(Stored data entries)
================================
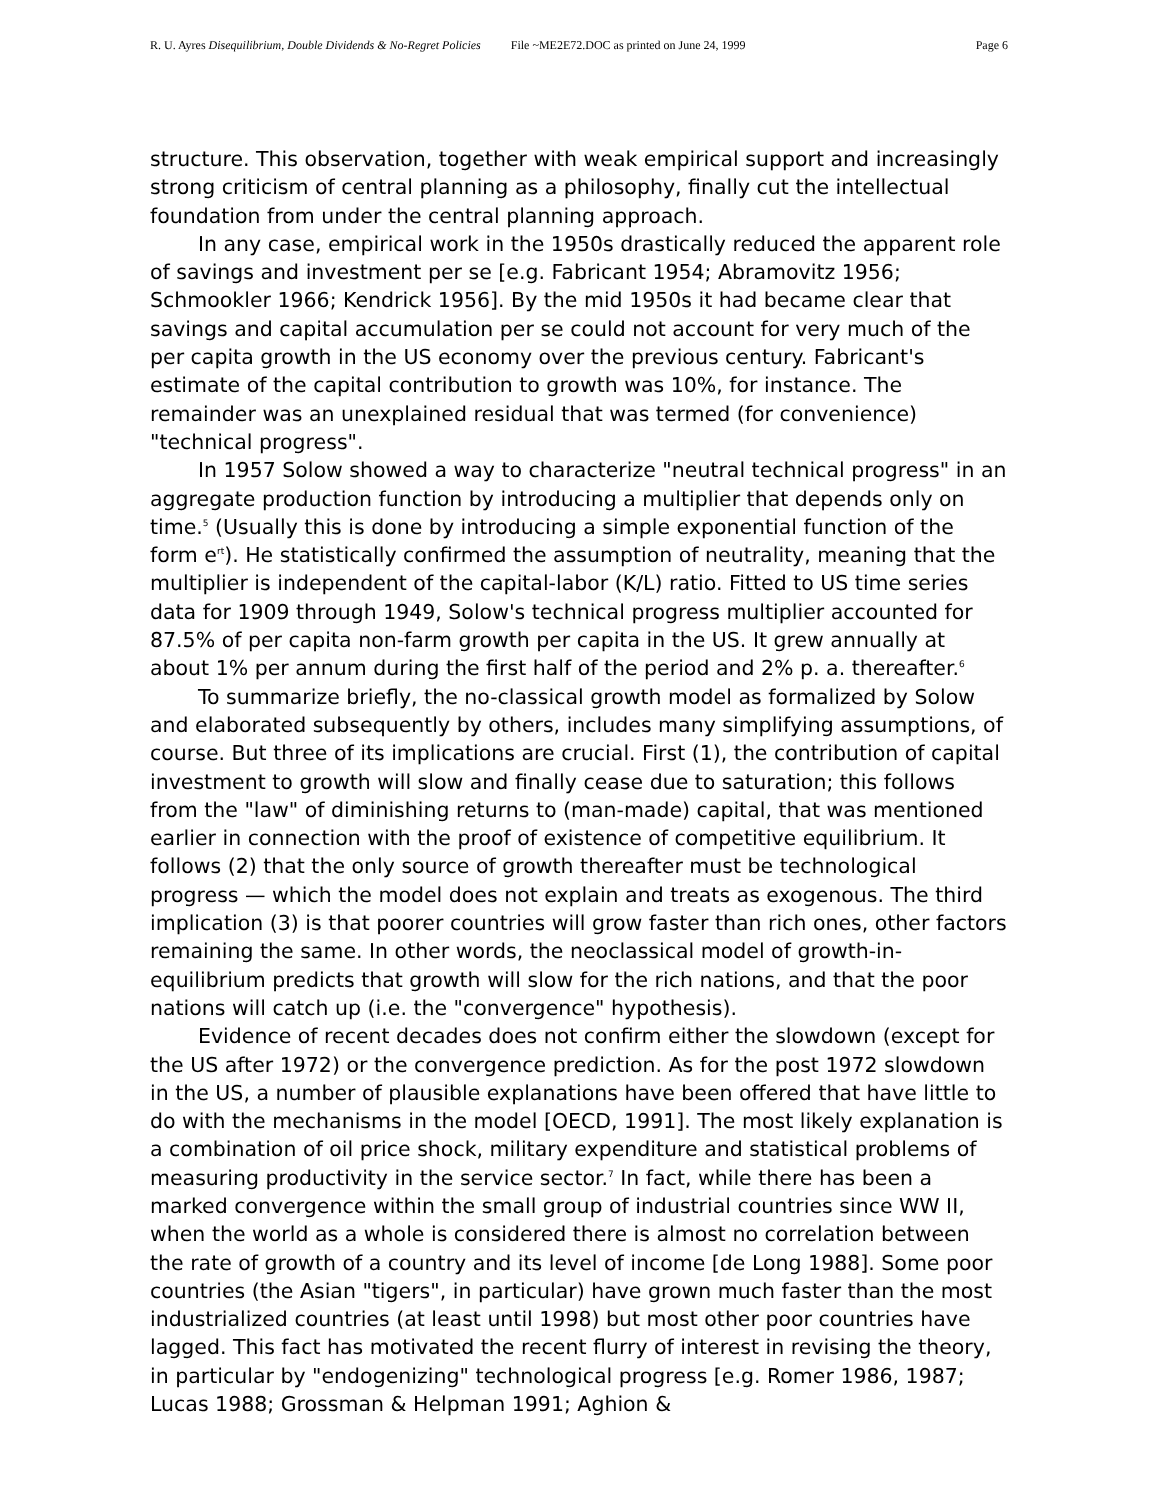R. U. Ayres Disequilibrium, Double Dividends & No-Regret Policies File ~ME2E72.DOC as printed on June 24, 1999 Page 6
structure. This observation, together with weak empirical support and increasingly strong criticism of central planning as a philosophy, finally cut the intellectual foundation from under the central planning approach.
In any case, empirical work in the 1950s drastically reduced the apparent role of savings and investment per se [e.g. Fabricant 1954; Abramovitz 1956; Schmookler 1966; Kendrick 1956]. By the mid 1950s it had became clear that savings and capital accumulation per se could not account for very much of the per capita growth in the US economy over the previous century. Fabricant's estimate of the capital contribution to growth was 10%, for instance. The remainder was an unexplained residual that was termed (for convenience) "technical progress".
In 1957 Solow showed a way to characterize "neutral technical progress" in an aggregate production function by introducing a multiplier that depends only on time.<sup>5</sup> (Usually this is done by introducing a simple exponential function of the form e<sup>rt</sup>). He statistically confirmed the assumption of neutrality, meaning that the multiplier is independent of the capital-labor (K/L) ratio. Fitted to US time series data for 1909 through 1949, Solow's technical progress multiplier accounted for 87.5% of per capita non-farm growth per capita in the US. It grew annually at about 1% per annum during the first half of the period and 2% p. a. thereafter.<sup>6</sup>
To summarize briefly, the no-classical growth model as formalized by Solow and elaborated subsequently by others, includes many simplifying assumptions, of course. But three of its implications are crucial. First (1), the contribution of capital investment to growth will slow and finally cease due to saturation; this follows from the "law" of diminishing returns to (man-made) capital, that was mentioned earlier in connection with the proof of existence of competitive equilibrium. It follows (2) that the only source of growth thereafter must be technological progress — which the model does not explain and treats as exogenous. The third implication (3) is that poorer countries will grow faster than rich ones, other factors remaining the same. In other words, the neoclassical model of growth-in-equilibrium predicts that growth will slow for the rich nations, and that the poor nations will catch up (i.e. the "convergence" hypothesis).
Evidence of recent decades does not confirm either the slowdown (except for the US after 1972) or the convergence prediction. As for the post 1972 slowdown in the US, a number of plausible explanations have been offered that have little to do with the mechanisms in the model [OECD, 1991]. The most likely explanation is a combination of oil price shock, military expenditure and statistical problems of measuring productivity in the service sector.<sup>7</sup> In fact, while there has been a marked convergence within the small group of industrial countries since WW II, when the world as a whole is considered there is almost no correlation between the rate of growth of a country and its level of income [de Long 1988]. Some poor countries (the Asian "tigers", in particular) have grown much faster than the most industrialized countries (at least until 1998) but most other poor countries have lagged. This fact has motivated the recent flurry of interest in revising the theory, in particular by "endogenizing" technological progress [e.g. Romer 1986, 1987; Lucas 1988; Grossman & Helpman 1991; Aghion &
================================
Any pictures above are to be left out. Retype the rest of the records exactly.

R. U. Ayres Disequilibrium, Double Dividends & No-Regret Policies File ~ME2E72.DOC as printed on June 24, 1999 Page 6
structure. This observation, together with weak empirical support and increasingly strong criticism of central planning as a philosophy, finally cut the intellectual foundation from under the central planning approach.
In any case, empirical work in the 1950s drastically reduced the apparent role of savings and investment per se [e.g. Fabricant 1954; Abramovitz 1956; Schmookler 1966; Kendrick 1956]. By the mid 1950s it had became clear that savings and capital accumulation per se could not account for very much of the per capita growth in the US economy over the previous century. Fabricant's estimate of the capital contribution to growth was 10%, for instance. The remainder was an unexplained residual that was termed (for convenience) "technical progress".
In 1957 Solow showed a way to characterize "neutral technical progress" in an aggregate production function by introducing a multiplier that depends only on time.<sup>5</sup> (Usually this is done by introducing a simple exponential function of the form e<sup>rt</sup>). He statistically confirmed the assumption of neutrality, meaning that the multiplier is independent of the capital-labor (K/L) ratio. Fitted to US time series data for 1909 through 1949, Solow's technical progress multiplier accounted for 87.5% of per capita non-farm growth per capita in the US. It grew annually at about 1% per annum during the first half of the period and 2% p. a. thereafter.<sup>6</sup>
To summarize briefly, the no-classical growth model as formalized by Solow and elaborated subsequently by others, includes many simplifying assumptions, of course. But three of its implications are crucial. First (1), the contribution of capital investment to growth will slow and finally cease due to saturation; this follows from the "law" of diminishing returns to (man-made) capital, that was mentioned earlier in connection with the proof of existence of competitive equilibrium. It follows (2) that the only source of growth thereafter must be technological progress — which the model does not explain and treats as exogenous. The third implication (3) is that poorer countries will grow faster than rich ones, other factors remaining the same. In other words, the neoclassical model of growth-in-equilibrium predicts that growth will slow for the rich nations, and that the poor nations will catch up (i.e. the "convergence" hypothesis).
Evidence of recent decades does not confirm either the slowdown (except for the US after 1972) or the convergence prediction. As for the post 1972 slowdown in the US, a number of plausible explanations have been offered that have little to do with the mechanisms in the model [OECD, 1991]. The most likely explanation is a combination of oil price shock, military expenditure and statistical problems of measuring productivity in the service sector.<sup>7</sup> In fact, while there has been a marked convergence within the small group of industrial countries since WW II, when the world as a whole is considered there is almost no correlation between the rate of growth of a country and its level of income [de Long 1988]. Some poor countries (the Asian "tigers", in particular) have grown much faster than the most industrialized countries (at least until 1998) but most other poor countries have lagged. This fact has motivated the recent flurry of interest in revising the theory, in particular by "endogenizing" technological progress [e.g. Romer 1986, 1987; Lucas 1988; Grossman & Helpman 1991; Aghion &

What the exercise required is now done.